> [Work required]: Write out exactly the lines below starting at the one containing "right shoulder: (1187, 959)" and ending at the one containing "left front paw: (574, 1219)". Omit every picture.

*** Begin section ***

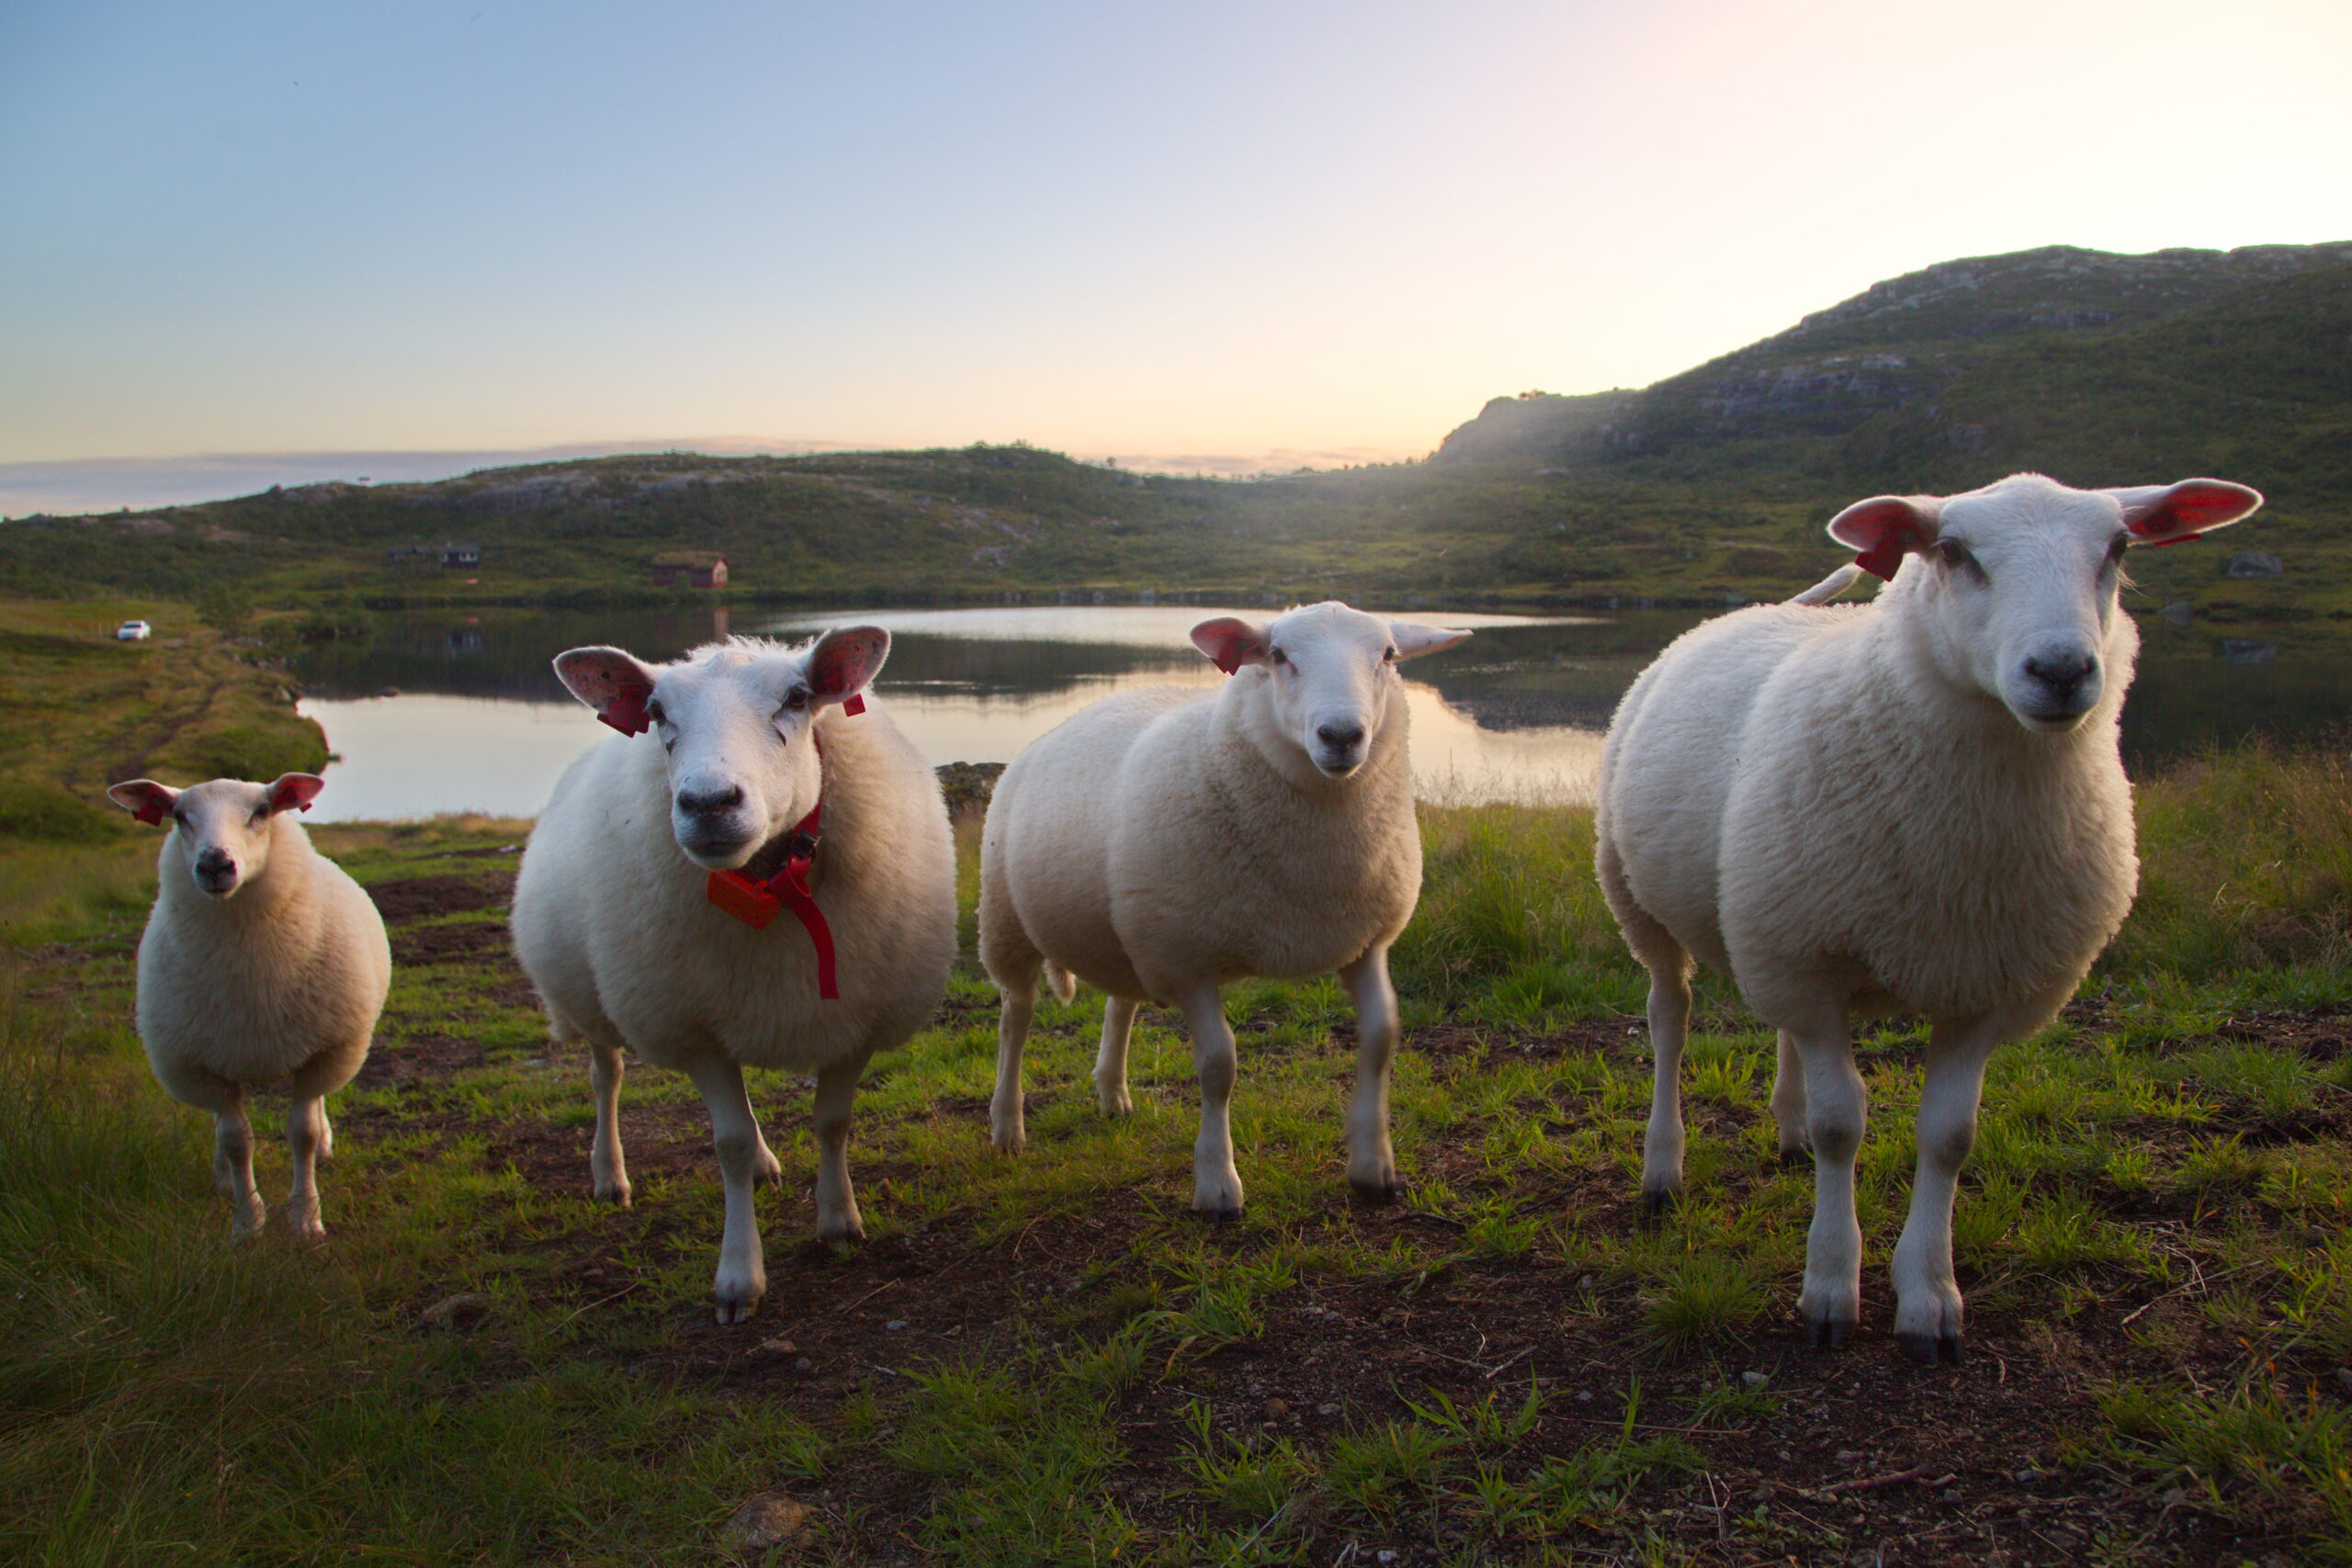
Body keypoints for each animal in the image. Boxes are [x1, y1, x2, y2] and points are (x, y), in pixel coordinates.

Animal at [105, 773, 392, 1242]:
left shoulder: (322, 1053)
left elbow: (302, 1132)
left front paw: (306, 1218)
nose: (214, 865)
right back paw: (222, 1178)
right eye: (178, 815)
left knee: (316, 1109)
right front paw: (247, 1221)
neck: (251, 978)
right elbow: (236, 1140)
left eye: (261, 811)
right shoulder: (203, 1066)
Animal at [510, 629, 956, 1323]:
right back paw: (609, 1175)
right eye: (657, 712)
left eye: (798, 699)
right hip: (596, 994)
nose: (709, 803)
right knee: (606, 1076)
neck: (768, 883)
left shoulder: (856, 1016)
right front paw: (739, 1276)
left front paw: (839, 1222)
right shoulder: (694, 1030)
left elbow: (832, 1122)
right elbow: (729, 1146)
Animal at [980, 600, 1469, 1218]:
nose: (1341, 735)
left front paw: (1373, 1166)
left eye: (1388, 655)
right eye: (1278, 656)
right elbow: (1218, 1066)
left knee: (1120, 1004)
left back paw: (1112, 1094)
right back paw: (1006, 1126)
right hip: (1007, 922)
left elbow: (1382, 1038)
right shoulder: (1187, 959)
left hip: (1130, 928)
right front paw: (1217, 1185)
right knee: (1015, 1018)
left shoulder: (1364, 941)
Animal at [1595, 473, 2264, 1364]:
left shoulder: (1977, 980)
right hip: (1644, 900)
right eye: (1952, 551)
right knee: (1671, 1018)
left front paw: (1930, 1298)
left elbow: (1950, 1135)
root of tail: (1752, 608)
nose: (2061, 670)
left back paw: (1786, 1131)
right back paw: (1663, 1168)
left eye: (2119, 549)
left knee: (1779, 1029)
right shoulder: (1814, 959)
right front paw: (1831, 1286)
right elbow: (1844, 1125)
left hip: (1770, 916)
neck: (1963, 851)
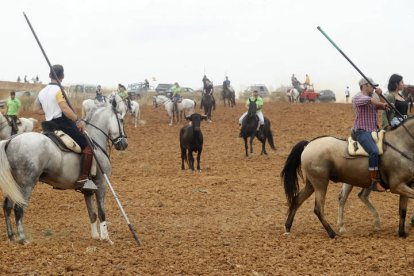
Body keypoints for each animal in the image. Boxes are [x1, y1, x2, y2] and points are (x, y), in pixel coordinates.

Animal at [0, 94, 128, 244]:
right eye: (121, 119)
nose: (124, 144)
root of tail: (11, 140)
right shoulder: (101, 184)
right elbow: (102, 213)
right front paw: (106, 239)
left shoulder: (88, 190)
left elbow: (92, 213)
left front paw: (95, 236)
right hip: (26, 184)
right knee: (18, 209)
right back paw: (23, 239)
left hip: (14, 184)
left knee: (7, 206)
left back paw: (11, 237)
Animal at [282, 117, 414, 238]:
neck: (400, 146)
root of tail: (309, 143)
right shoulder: (397, 186)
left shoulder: (406, 185)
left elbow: (403, 210)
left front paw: (402, 233)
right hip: (321, 183)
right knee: (319, 208)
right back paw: (332, 233)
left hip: (312, 183)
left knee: (297, 199)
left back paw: (288, 227)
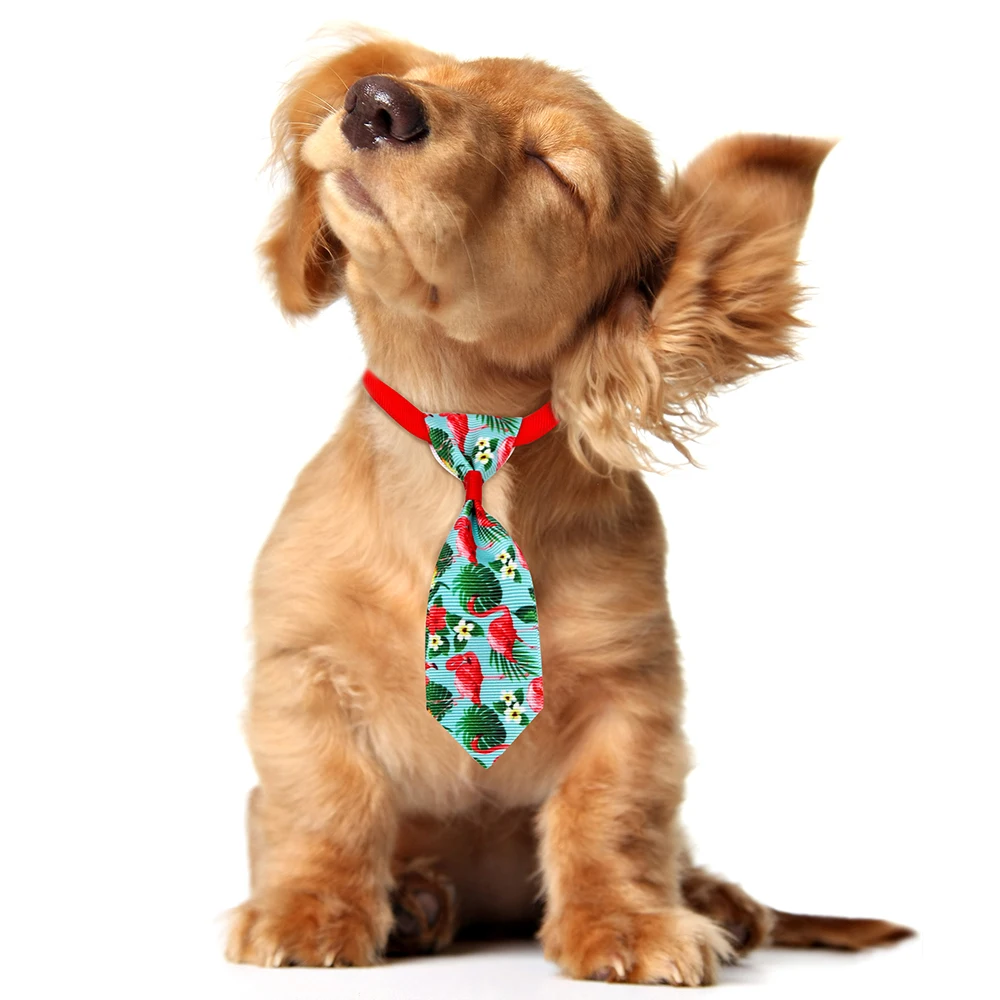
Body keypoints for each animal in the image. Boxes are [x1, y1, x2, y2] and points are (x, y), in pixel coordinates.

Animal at [226, 34, 913, 985]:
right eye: (435, 77)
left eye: (551, 168)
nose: (377, 103)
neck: (462, 448)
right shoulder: (300, 670)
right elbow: (325, 798)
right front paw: (310, 908)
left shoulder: (634, 691)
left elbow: (610, 814)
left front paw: (625, 922)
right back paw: (419, 897)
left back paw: (717, 901)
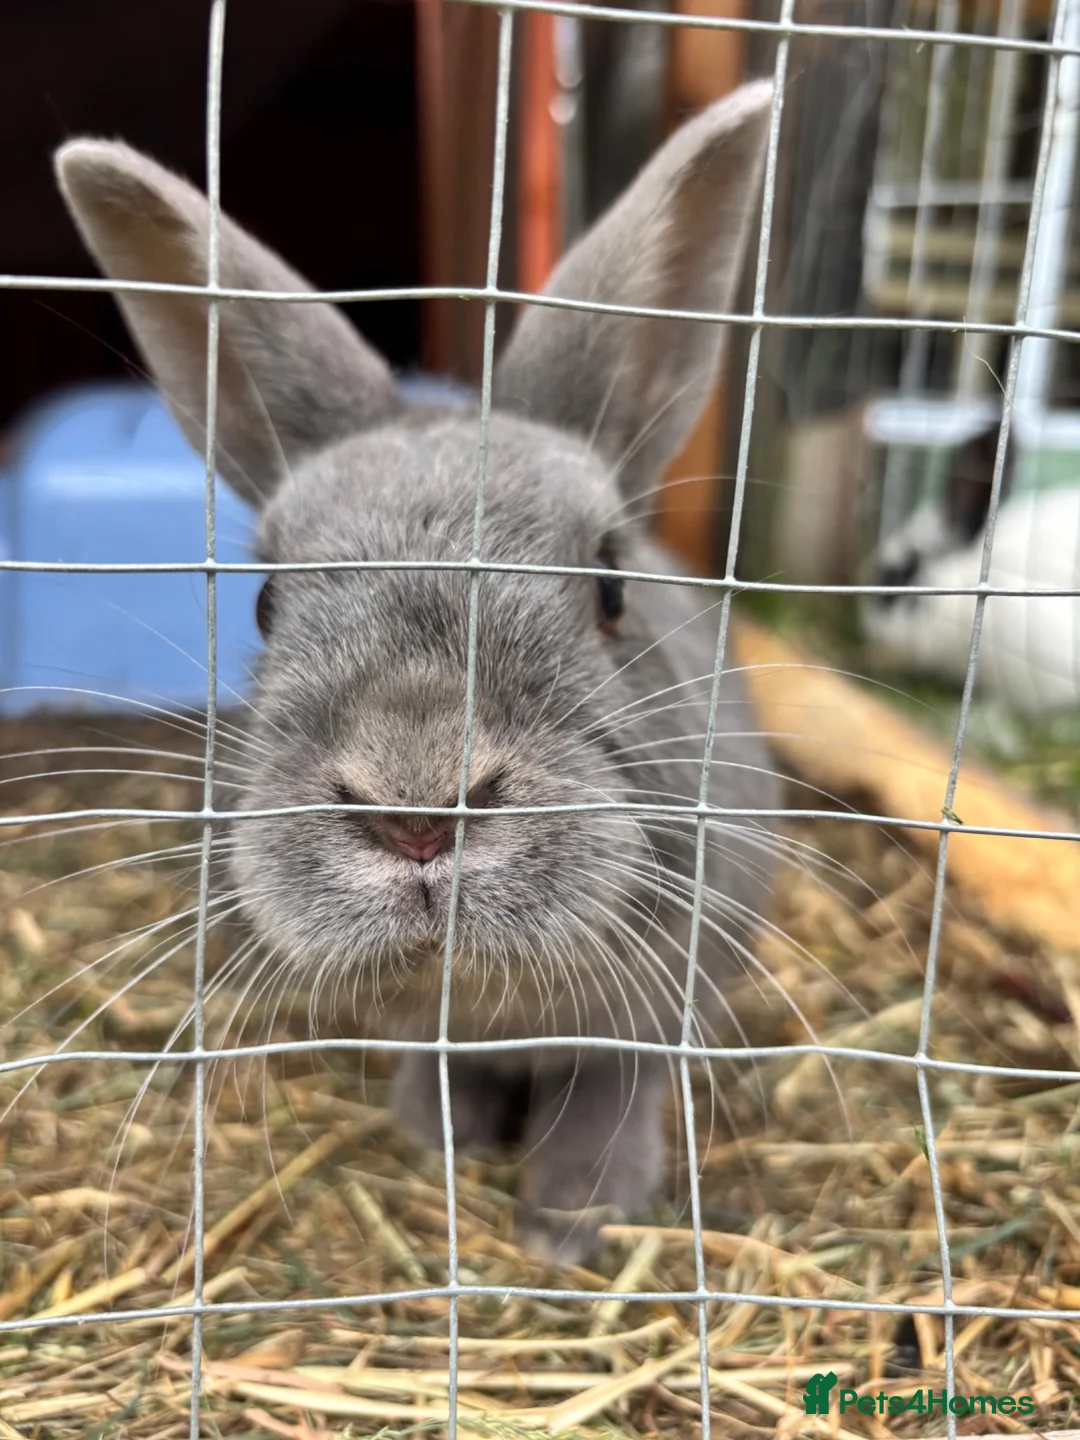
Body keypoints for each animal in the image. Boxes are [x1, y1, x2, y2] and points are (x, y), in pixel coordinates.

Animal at [53, 78, 776, 1264]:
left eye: (610, 585)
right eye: (265, 601)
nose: (418, 813)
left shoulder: (652, 1009)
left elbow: (610, 1088)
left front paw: (574, 1219)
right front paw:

*** End section ***

> [Your solution]:
right shoulder: (1187, 959)
left hip: (1130, 928)
right front paw: (1217, 1185)
right knee: (1015, 1018)
left shoulder: (1364, 941)
Animal at [1595, 473, 2264, 1364]:
left shoulder: (1977, 980)
right hip: (1644, 900)
right eye: (1952, 551)
right knee: (1671, 1018)
left front paw: (1930, 1298)
left elbow: (1950, 1135)
root of tail: (1752, 608)
nose: (2061, 670)
left back paw: (1786, 1131)
right back paw: (1663, 1168)
left eye: (2119, 549)
left knee: (1779, 1029)
right shoulder: (1814, 959)
right front paw: (1831, 1286)
right elbow: (1844, 1125)
left hip: (1770, 916)
neck: (1963, 851)
Body keypoints for each animal in the image. Boxes are [x1, y1, x2, y2] and points are (x, y), in pixel coordinates.

Animal at [0, 94, 128, 244]:
right eye: (121, 119)
nose: (124, 144)
root of tail: (11, 140)
right shoulder: (101, 184)
right elbow: (102, 213)
right front paw: (106, 239)
left shoulder: (88, 190)
left elbow: (92, 213)
left front paw: (95, 236)
right hip: (26, 184)
right knee: (18, 209)
right back paw: (23, 239)
left hip: (14, 184)
left knee: (7, 206)
left back paw: (11, 237)
Animal at [282, 117, 414, 238]:
neck: (400, 146)
root of tail: (309, 143)
right shoulder: (397, 186)
left shoulder: (406, 185)
left elbow: (403, 210)
left front paw: (402, 233)
right hip: (321, 183)
right knee: (319, 208)
right back paw: (332, 233)
left hip: (312, 183)
left knee: (297, 199)
left back paw: (288, 227)
Body keypoints for each animal in the image. Boxes are [x1, y1, x2, y2] and points are (x, y), in pixel coordinates.

Animal at [226, 34, 913, 985]:
right eye: (435, 77)
left eye: (551, 168)
nose: (377, 103)
neck: (462, 448)
right shoulder: (300, 670)
right elbow: (325, 798)
right front paw: (310, 908)
left shoulder: (634, 691)
left elbow: (610, 814)
left front paw: (625, 922)
right back paw: (419, 897)
left back paw: (717, 901)
Body keypoints for each animal in the image. Boxes are [x1, y1, x2, y2] and points are (x, y), in pixel coordinates.

Animal at [53, 78, 776, 1264]:
left eye: (610, 585)
right eye: (265, 601)
nose: (418, 813)
left shoulder: (652, 1009)
left elbow: (610, 1088)
left front paw: (574, 1219)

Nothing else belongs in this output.